In fact I was quite amazed at the ease of the hike. The metal grate path certainly helped a lot, but there were only a couple of short sections that were steep, it was generally pretty gradual. There aren’t a lot of spots of significance on the way up, and it’s pretty bare up there, low lying vegetation, a few creeks, a view valleys and peaks to photograph. I mean, it was a beautiful place to be, but no waterfalls or exceptional places to stop for a break, and no real shelter from the wind either.
Rawson’s Pass is a point where some tracks intersect and there is an extensive network of alpine tracks up there for those who want to do multi day treks and the like, as well as a sign post or two and of course, toilets, the only ones found on the course.
From there it was around 1.69km to the peak. This part of the track was paved stones for a bit and then a mostly gravel track. As it wound around and up to the peak, it got steeper, but I was happy to find that I was energised and powered on, in complete contrast to when I hiked in Tajikistan! And I made it to the peak, we – my wife and I – made it to the peak in one hour 53 minutes, including a toilet stop, so we did it in less than the estimated time!
I was actually pretty happy, I felt like I had achieved something this year and there was a great view across so many peaks out there. The weather remained the same, we’d done well! And all was left to walk back down.
This is where what had been a successful venture turned on us, and particularly me! Going down often is worse than going up, and traversing the 7 kilometres back to the top of the chairlift was hard enough. We got back at 537pm exactly, just over and hour after the chairlift closed. Then well, it was onto the gravel road to get back to Thredbo and this is where our troubles really began.

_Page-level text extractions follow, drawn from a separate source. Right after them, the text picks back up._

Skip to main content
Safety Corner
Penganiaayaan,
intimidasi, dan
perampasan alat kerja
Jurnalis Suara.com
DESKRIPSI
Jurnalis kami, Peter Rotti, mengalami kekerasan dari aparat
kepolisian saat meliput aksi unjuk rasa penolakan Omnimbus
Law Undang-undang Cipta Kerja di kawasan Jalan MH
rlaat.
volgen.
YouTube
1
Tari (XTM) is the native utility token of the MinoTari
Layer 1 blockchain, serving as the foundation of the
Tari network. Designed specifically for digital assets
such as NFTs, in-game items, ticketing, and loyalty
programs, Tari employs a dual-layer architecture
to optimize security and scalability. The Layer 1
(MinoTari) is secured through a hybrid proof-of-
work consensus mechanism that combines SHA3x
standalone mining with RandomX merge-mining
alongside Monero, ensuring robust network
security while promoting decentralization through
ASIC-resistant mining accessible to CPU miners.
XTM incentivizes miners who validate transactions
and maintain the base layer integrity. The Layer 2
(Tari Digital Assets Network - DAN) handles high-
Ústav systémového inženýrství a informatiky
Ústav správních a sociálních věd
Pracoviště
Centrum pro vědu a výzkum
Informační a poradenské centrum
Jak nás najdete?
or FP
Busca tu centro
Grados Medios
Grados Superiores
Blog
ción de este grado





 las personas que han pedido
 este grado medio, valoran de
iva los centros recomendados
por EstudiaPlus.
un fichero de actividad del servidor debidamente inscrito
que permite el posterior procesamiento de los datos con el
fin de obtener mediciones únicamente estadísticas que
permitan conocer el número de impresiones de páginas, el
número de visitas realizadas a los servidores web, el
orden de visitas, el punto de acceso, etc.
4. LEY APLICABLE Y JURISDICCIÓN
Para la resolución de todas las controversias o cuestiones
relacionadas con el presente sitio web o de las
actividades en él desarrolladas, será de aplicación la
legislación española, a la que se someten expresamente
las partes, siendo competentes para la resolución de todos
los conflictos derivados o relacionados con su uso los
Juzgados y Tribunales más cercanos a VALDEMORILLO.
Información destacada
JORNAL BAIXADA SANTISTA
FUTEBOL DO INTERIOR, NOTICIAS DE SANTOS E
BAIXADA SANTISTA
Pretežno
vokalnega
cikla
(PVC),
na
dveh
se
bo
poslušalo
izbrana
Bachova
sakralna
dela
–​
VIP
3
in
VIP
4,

The road was very steep – far steeper than the route from the top of chairlift to the summit. And the light gravel was very loose under foot. In fact my wife actually fell a couple of times. There was a walking path we found, and thought it would be a better option, and possibly it was but it was a path in very poor condition, and it obviously had had water run down it and wear it out. Some of the steps were very high.
It was another hour and half or more until we got back to Thredbo on this unreliable track. Crossing the downhill ski runs at times, but also in the dense forest. And there was a big step in front of me. I thought I was being careful, but I came down on the side of my left foot. I moved my weight to the right to compensate, and hit the inside of the ankle on a rock! I regathered myself, I’ve hurt my ankle worse in the past, so I grinned and carried on. There was a bit of pain and I must have pulled a few muscles, but I could manage.

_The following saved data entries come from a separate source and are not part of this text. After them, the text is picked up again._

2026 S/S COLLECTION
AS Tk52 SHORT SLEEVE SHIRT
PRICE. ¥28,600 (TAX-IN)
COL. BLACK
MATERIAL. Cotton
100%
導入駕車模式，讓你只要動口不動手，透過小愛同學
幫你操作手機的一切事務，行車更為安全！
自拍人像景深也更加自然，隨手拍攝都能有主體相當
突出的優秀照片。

I had to walk very slowly at times, I was ultra cautious. I didn’t have any hiking boots (although I do now) so I was in sneakers, not the best footwear for such a hike. Thankfully it was still daylight savings and we got back before the sun disappeared. My legs and feet were so sore, not just from coming down on the ankle, but from the constant walking downhill for hours. The next day I was driving back to Melbourne, I was so sore the whole drive. When we would stop for a rest and get out of the car, I really felt it. I am sure the pain was made worse by the fact that I am in the second half of my 40s now.
But writing about it now 6 – 7 weeks later, well, my ankle was okay by 7 days, and I still feel proud of the hike. It’s a rewarding and pretty easy hike all said, from the top of chairlift. The climb down to Thredbo or in the opposite direction though is seriously hard walk and not for the feint-hearted.
Thanks for joining me today! Take care, and May the Journey Never End!